══ Input data ══
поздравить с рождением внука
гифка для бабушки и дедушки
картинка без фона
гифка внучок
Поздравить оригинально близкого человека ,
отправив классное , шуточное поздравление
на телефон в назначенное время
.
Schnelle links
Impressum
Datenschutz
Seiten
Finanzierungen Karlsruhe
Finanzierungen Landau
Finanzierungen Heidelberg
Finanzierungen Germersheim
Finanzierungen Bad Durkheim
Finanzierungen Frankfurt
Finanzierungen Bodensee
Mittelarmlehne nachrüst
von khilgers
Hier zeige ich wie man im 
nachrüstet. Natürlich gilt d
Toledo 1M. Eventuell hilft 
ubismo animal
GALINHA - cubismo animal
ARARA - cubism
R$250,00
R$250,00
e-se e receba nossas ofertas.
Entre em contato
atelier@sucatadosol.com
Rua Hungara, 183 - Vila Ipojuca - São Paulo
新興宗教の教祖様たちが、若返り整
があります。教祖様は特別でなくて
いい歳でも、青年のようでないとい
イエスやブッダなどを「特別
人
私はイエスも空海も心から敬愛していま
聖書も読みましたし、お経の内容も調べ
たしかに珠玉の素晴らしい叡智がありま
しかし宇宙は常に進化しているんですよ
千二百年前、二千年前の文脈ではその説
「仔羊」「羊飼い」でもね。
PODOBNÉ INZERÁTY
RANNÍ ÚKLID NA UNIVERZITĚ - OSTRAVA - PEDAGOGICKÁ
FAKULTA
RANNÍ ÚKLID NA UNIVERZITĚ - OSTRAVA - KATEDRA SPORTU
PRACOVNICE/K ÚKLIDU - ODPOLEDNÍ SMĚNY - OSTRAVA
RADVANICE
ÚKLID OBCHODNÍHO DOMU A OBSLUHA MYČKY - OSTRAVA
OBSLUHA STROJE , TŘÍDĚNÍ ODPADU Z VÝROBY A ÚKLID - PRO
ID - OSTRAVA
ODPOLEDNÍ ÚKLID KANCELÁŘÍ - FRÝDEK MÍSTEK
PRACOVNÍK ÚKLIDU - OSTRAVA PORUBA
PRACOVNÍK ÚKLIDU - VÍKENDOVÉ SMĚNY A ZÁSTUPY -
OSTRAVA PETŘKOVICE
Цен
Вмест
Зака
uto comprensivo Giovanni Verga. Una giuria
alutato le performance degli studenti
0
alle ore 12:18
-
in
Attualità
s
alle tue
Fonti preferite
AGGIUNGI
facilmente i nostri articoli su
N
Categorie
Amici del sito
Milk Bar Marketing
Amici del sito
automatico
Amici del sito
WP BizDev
═══
**Task prompt:** Beginning at the line that contains "ODPOLEDNÍ ÚKLID KANCELÁŘÍ - FRÝDEK MÍSTEK" and ending at the last line above, copy each line without any change.

**The answer:**
ODPOLEDNÍ ÚKLID KANCELÁŘÍ - FRÝDEK MÍSTEK
PRACOVNÍK ÚKLIDU - OSTRAVA PORUBA
PRACOVNÍK ÚKLIDU - VÍKENDOVÉ SMĚNY A ZÁSTUPY -
OSTRAVA PETŘKOVICE
Цен
Вмест
Зака
uto comprensivo Giovanni Verga. Una giuria
alutato le performance degli studenti
0
alle ore 12:18
-
in
Attualità
s
alle tue
Fonti preferite
AGGIUNGI
facilmente i nostri articoli su
N
Categorie
Amici del sito
Milk Bar Marketing
Amici del sito
automatico
Amici del sito
WP BizDev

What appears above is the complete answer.